I chose to save the data to PNGs, but you can save it to whatever format you like. The next section will explain why PNGs are useful when loading the data to the GPU.
The compositor is also where you can modify your data to fit the strict RGB [0, 1] requirements of PNGs. For example, world position and motion vectors will have some negative values, which need to be mapped to [0, 1] as you see fit.

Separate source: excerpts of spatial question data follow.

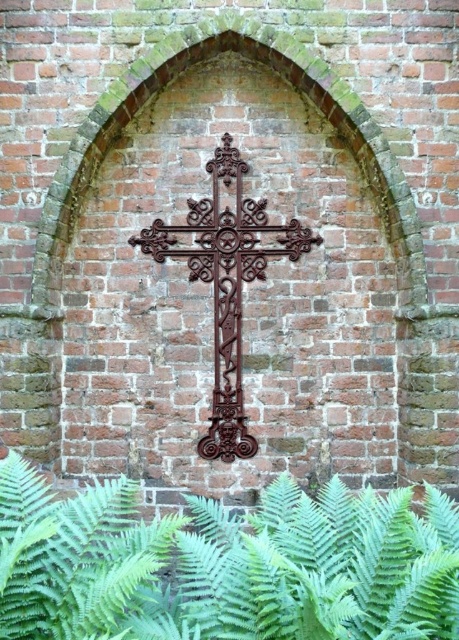
Does green leafy fern at lower center come behind rusty metal cross at center?

No, green leafy fern at lower center is closer to the viewer.

This screenshot has width=459, height=640. In order to click on green leafy fern at lower center in this screenshot , I will do `click(224, 563)`.

Does point (367, 625) lie behind point (138, 241)?

No, (367, 625) is closer to viewer.

Where is `green leafy fern at lower center`? green leafy fern at lower center is located at coordinates (224, 563).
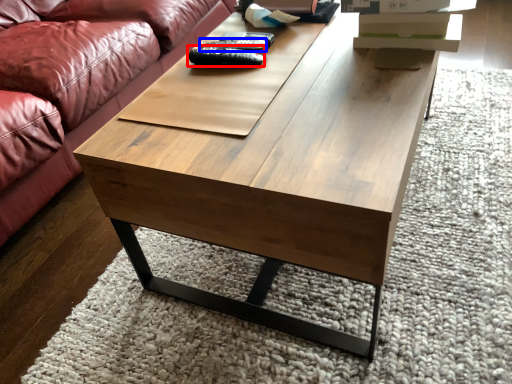
Question: Which point is closer to the camera, remote (highlighted by a red box) or remote (highlighted by a blue box)?

Choices:
 (A) remote
 (B) remote

Answer: (A)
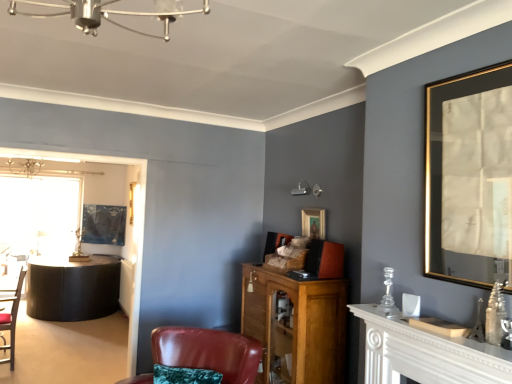
Question: Is white wooden mantelpiece at right not near wooden cabinet at center?

Choices:
 (A) no
 (B) yes

Answer: (A)

Question: Is white wooden mantelpiece at right further to the viewer compared to wooden cabinet at center?

Choices:
 (A) no
 (B) yes

Answer: (A)

Question: Does white wooden mantelpiece at right have a greater height compared to wooden cabinet at center?

Choices:
 (A) yes
 (B) no

Answer: (B)

Question: Is white wooden mantelpiece at right facing away from wooden cabinet at center?

Choices:
 (A) no
 (B) yes

Answer: (A)

Question: Could wooden cabinet at center be considered to be inside white wooden mantelpiece at right?

Choices:
 (A) yes
 (B) no

Answer: (B)

Question: Is wooden picture frame at center, acting as the second picture frame starting from the back, in front of or behind leather armchair at center, the first chair from the right, in the image?

Choices:
 (A) behind
 (B) front

Answer: (A)

Question: From the image's perspective, is wooden picture frame at center, marked as the second picture frame in a right-to-left arrangement, located above or below leather armchair at center, which is counted as the second chair, starting from the back?

Choices:
 (A) above
 (B) below

Answer: (A)

Question: From their relative heights in the image, would you say wooden picture frame at center, marked as the second picture frame in a right-to-left arrangement, is taller or shorter than leather armchair at center, which is counted as the second chair, starting from the back?

Choices:
 (A) short
 (B) tall

Answer: (A)

Question: Considering the positions of wooden picture frame at center, marked as the second picture frame in a right-to-left arrangement, and leather armchair at center, which is counted as the second chair, starting from the back, in the image, is wooden picture frame at center, marked as the second picture frame in a right-to-left arrangement, wider or thinner than leather armchair at center, which is counted as the second chair, starting from the back,?

Choices:
 (A) wide
 (B) thin

Answer: (B)

Question: Considering the positions of wooden cabinet at center and gold-framed mirror at upper right, placed as the 1th picture frame when sorted from front to back, in the image, is wooden cabinet at center taller or shorter than gold-framed mirror at upper right, placed as the 1th picture frame when sorted from front to back,?

Choices:
 (A) tall
 (B) short

Answer: (A)

Question: Considering their positions, is wooden cabinet at center located in front of or behind gold-framed mirror at upper right, the 3th picture frame positioned from the left?

Choices:
 (A) behind
 (B) front

Answer: (A)

Question: Is wooden cabinet at center spatially inside gold-framed mirror at upper right, placed as the 1th picture frame when sorted from front to back, or outside of it?

Choices:
 (A) outside
 (B) inside

Answer: (A)

Question: Based on their sizes in the image, would you say wooden cabinet at center is bigger or smaller than gold-framed mirror at upper right, placed as the 1th picture frame when sorted from front to back?

Choices:
 (A) big
 (B) small

Answer: (A)

Question: Looking at their shapes, would you say transparent glass table at left is wider or thinner than wooden cabinet at center?

Choices:
 (A) wide
 (B) thin

Answer: (B)

Question: Is transparent glass table at left to the left or to the right of wooden cabinet at center in the image?

Choices:
 (A) right
 (B) left

Answer: (B)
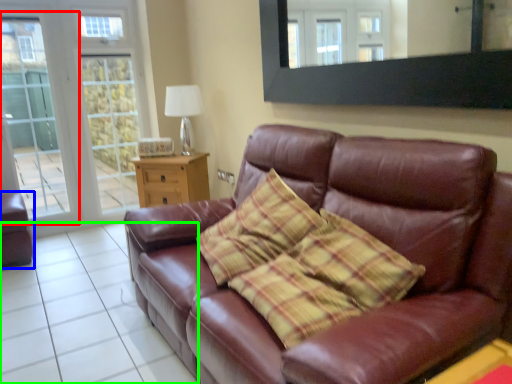
Question: Considering the real-world distances, which object is farthest from screen door (highlighted by a red box)? armchair (highlighted by a blue box) or tile (highlighted by a green box)?

Choices:
 (A) armchair
 (B) tile

Answer: (B)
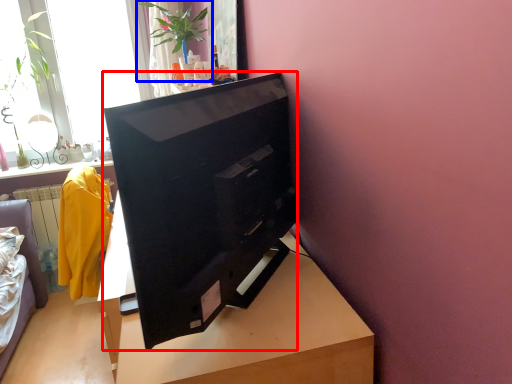
Question: Which object is further to the camera taking this photo, television (highlighted by a red box) or houseplant (highlighted by a blue box)?

Choices:
 (A) television
 (B) houseplant

Answer: (B)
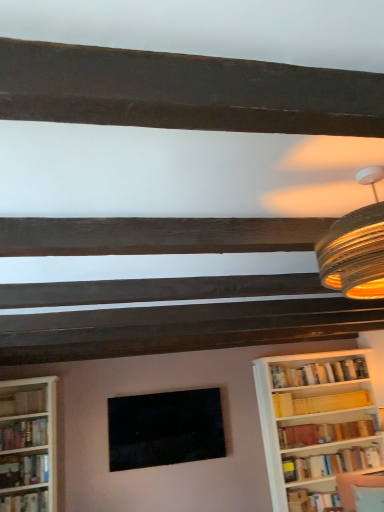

Loading the images to the GPU

Once you have the images, you’ll now have to load them as textures to the GPU. Here’s some assorted tips on doing that:

This Learn OpenGL article on Textures is helpful for figuring out how to load various file formats into an OpenGL texture that can be sent to the GPU.
The article will recommend using the STB Image Header File, which I will also highly recommend. It supports 8- and 16-bit PNGs, which is exactly the flexibility I needed.
Load all the data before your main render loop, rather than within the loop itself. I made this mistake and it tanked my FPS since you would have to fetch a couple megabytes from disk every single frame.

Denoising Techniques

My final implementation included a joint bilateral filter, temporal accumulation, and temporal clamping to reduce disocclusion. I found it unnecessary to do outlier clamping for fireflies and to implement optimizations like horizontal/vertical blur pass or a-trous wavelet sampling since I got >30 FPS even for a large 33x33 kernel. Here are some more tips:

To implement temporal accumulation, simply write the default framebuffer’s default color attachment (output texture) to another texture within the main loop using glCopyTexSubImage2D. This gave me a headache for a while before I realized you don’t need any other framebuffers other than the default one, along with some free-floating textures.
Get out a pencil and paper to work out the correct conversions for the motion vectors and world position so that you don’t dig yourself into a hole with silly mistakes and spend hours digging yourself out (like I did).
When accumulating the weighted color from every sample around a pixel, divide out the albedo of sample. Then, multiply the pixel’s albedo to the result of the weighted average to compensate for the loss. This stops the albedo component from being blurred and will lead to much cleaner results.

Final thoughts

Regardless of your level of experience with computer graphics, you can succeed in this class! It’ll take some time and self-teaching, but as long as you don’t lose interest, you’ll do well. Remember to have fun and mess around with your code while working on the projects; it’s the best way to learn. I could fill a library with the wacky visual effects I’ve made by messing up my implementations.